In the listing below, count the lines containing the string "space" and state only the number.

» RECORDED INFORMATION:
—————

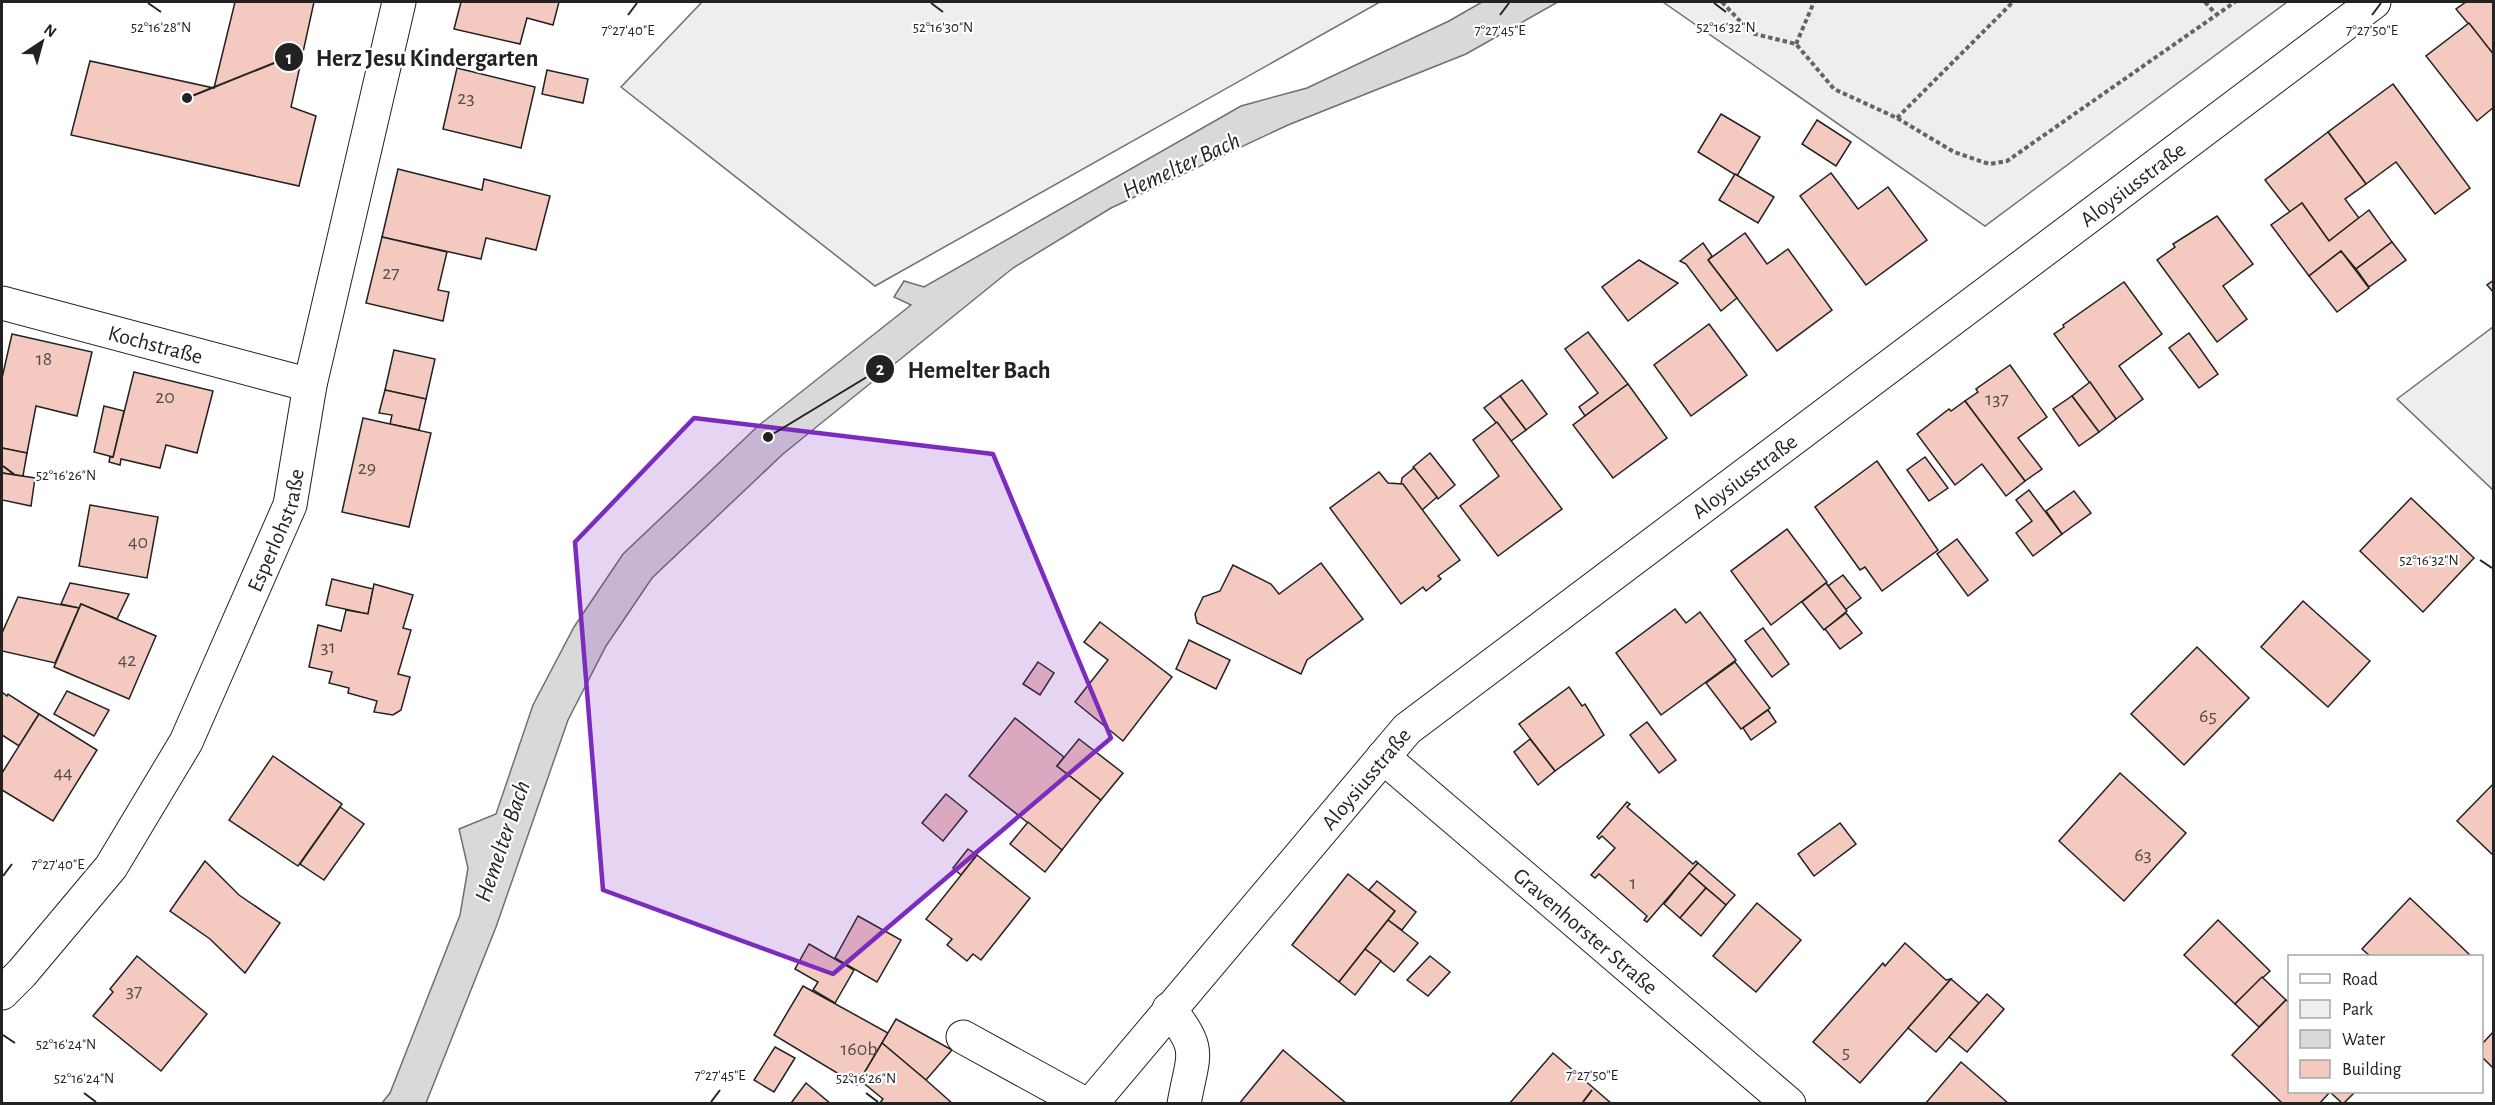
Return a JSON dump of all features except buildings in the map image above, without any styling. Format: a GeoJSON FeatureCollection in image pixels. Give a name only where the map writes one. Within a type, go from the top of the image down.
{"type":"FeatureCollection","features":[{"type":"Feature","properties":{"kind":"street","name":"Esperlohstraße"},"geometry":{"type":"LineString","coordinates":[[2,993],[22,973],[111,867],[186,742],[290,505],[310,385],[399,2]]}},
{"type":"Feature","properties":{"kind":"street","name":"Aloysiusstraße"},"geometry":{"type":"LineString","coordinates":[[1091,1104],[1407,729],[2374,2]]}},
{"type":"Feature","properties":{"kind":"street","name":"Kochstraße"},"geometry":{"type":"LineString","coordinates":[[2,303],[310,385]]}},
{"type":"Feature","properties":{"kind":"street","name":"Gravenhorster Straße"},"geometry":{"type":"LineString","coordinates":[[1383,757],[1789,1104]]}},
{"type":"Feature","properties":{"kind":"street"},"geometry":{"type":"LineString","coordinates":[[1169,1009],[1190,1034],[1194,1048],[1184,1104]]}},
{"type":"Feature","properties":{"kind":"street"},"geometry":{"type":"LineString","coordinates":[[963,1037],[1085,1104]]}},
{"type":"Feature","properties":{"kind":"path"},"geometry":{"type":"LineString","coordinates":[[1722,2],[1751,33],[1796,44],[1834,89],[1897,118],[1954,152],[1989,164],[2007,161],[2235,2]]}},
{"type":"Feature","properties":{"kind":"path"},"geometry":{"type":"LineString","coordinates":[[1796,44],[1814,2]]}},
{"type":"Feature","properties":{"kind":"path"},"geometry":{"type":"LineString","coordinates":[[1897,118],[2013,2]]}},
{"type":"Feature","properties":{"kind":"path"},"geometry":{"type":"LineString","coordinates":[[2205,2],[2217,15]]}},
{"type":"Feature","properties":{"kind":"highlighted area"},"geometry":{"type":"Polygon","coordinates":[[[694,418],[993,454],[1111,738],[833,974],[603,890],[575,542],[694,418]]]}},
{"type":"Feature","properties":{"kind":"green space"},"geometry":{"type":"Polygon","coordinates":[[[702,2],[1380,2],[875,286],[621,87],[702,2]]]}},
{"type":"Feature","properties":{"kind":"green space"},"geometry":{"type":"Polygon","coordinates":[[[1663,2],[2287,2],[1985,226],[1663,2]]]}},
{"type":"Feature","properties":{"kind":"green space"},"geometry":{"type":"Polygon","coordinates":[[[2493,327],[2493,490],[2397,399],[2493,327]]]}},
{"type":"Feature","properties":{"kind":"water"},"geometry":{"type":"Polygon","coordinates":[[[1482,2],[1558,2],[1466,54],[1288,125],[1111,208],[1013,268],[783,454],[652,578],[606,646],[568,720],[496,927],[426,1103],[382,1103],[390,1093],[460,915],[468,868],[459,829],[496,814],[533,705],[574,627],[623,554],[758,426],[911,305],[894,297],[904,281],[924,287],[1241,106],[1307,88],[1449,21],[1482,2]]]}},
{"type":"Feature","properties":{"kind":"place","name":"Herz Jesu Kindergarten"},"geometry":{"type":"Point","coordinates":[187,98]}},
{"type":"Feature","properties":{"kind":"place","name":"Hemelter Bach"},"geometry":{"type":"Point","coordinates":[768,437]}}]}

—————

» ANSWER TO THIS EXERCISE:
3